Saving Mr. Banks. The story of how it came to exist is as whimsical, touching, and heartwarming as Mary Poppins herself.

Mary Poppins is a timeless Disney film and even if you have never seen it you are familiar with the songs and the characters. It has become a part of our culture and movie history. Yet what is intriguing to know is that it almost never happened; at least as told by the new film SAVING MR. BANKS.  The story of how it came to exist is as whimsical, touching, and heartwarming as Mary Poppins herself.

The film takes place in 1961 and finds Mr. Walt Disney (Tom Hanks) trying to woo a reluctant P.L Travers (Emma Thompson) into giving him the rights to make a film out of her beloved Mary Poppins books. She wants nothing to do with Hollywood or the silly films that Walt puts out. She is a cold and often bitter woman so Disney has his work cut out for him. As the movie progresses we get flashbacks in to the young life of Travers and discover why she is so protective of the story and the people in it. It is through the process that she finds some healing and the world gets an iconic motion picture.

This was a fun movie to watch in spite of some of the more dramatic and somber moments. Emma Thompson is fabulous and makes the film better than it might be otherwise. Travers is very blunt and adamant about how things are to be. She doesn’t buy into the world of Disney and isn’t swayed by all the magical surroundings. Thompson has the ability to be snarky and at times rude but with a genuine heart.  You can tell she has closed herself off to the world and you feel for her character. In fact her arrogance is almost humorous in the way she deals with Walt and his staff.

The supporting cast, including Hanks, is strong and they build a wonderful troupe for Thompson to feed off of. Though Walt Disney is a very important factor in the movie I think that the part could have been played as well by most actors. Hanks gives it a familiar face and there is one speech near the end that he adds his signature warmth to. Other memorable moments come from Paul Giamatti as the driver hired to cart Travers around. Paul has a warm countenance about him and he shines in these roles as strongly as when he is playing a more hardened individual. The relationship between his character and Travers is one of the better parts of the film.

Fans of Mary Poppins will delight in getting a behind the scenes glimpse at how the Sherman Brothers (B.J. Novak and  Jason Schwartzman) brought the songs to life, and some of the background of the characters. I am not exactly sure how authentic the meetings are compared to true life but the enjoyment is the same. The times when Travers is with the Disney studio people give a much needed balance to the flashback elements of her life. They work in tandem to tell the story but without the humor it would be a bit of a buzz kill.
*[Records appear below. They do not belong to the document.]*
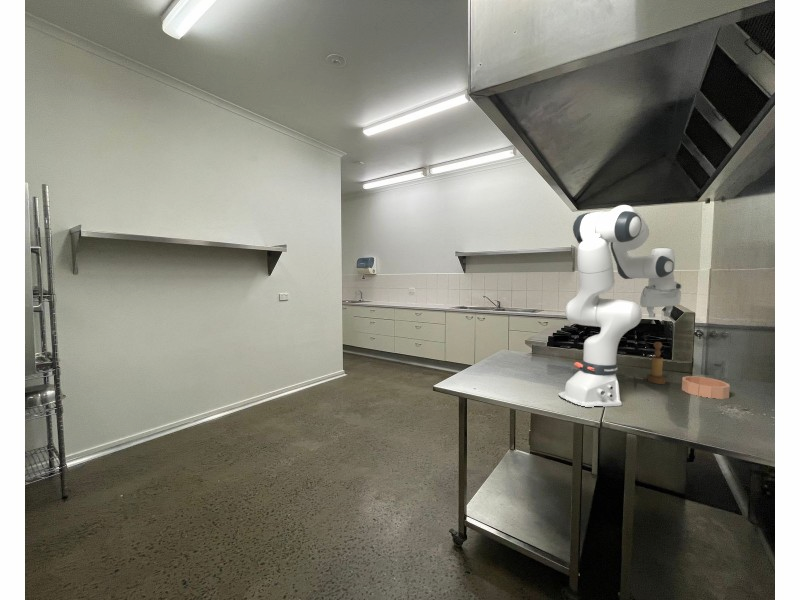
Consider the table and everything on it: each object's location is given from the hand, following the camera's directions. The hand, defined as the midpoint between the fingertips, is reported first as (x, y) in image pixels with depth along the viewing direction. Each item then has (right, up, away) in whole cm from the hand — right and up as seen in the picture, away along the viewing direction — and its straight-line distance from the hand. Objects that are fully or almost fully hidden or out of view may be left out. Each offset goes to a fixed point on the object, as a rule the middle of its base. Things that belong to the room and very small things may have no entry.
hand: (659, 316), depth 146 cm
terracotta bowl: (+9, -30, -12) cm, 34 cm away
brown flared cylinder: (0, -29, +2) cm, 30 cm away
SAVING MR. BANKS is rated PG-13 for thematic elements including some unsettling images. Most of these come in the form of the backstory and the history of Travers’ father (Colin Farrell). There is certainly nothing offensive or crude about the film and I would say it is safe for those 12 and up. That said I would also strongly state that the film isn’t really made for kids. It is more a story of life and moving from past hurts. The humor comes in witty remarks and personal conflict that would be lost on kids. It is an emotional film that is strongly acted and nicely written. Certainly a good date night film if you want a break for the R rated Oscar battle. I give it 3.5 out of 5 dusty carpet bags. Thompson is worth seeing and the story is certainly intriguing.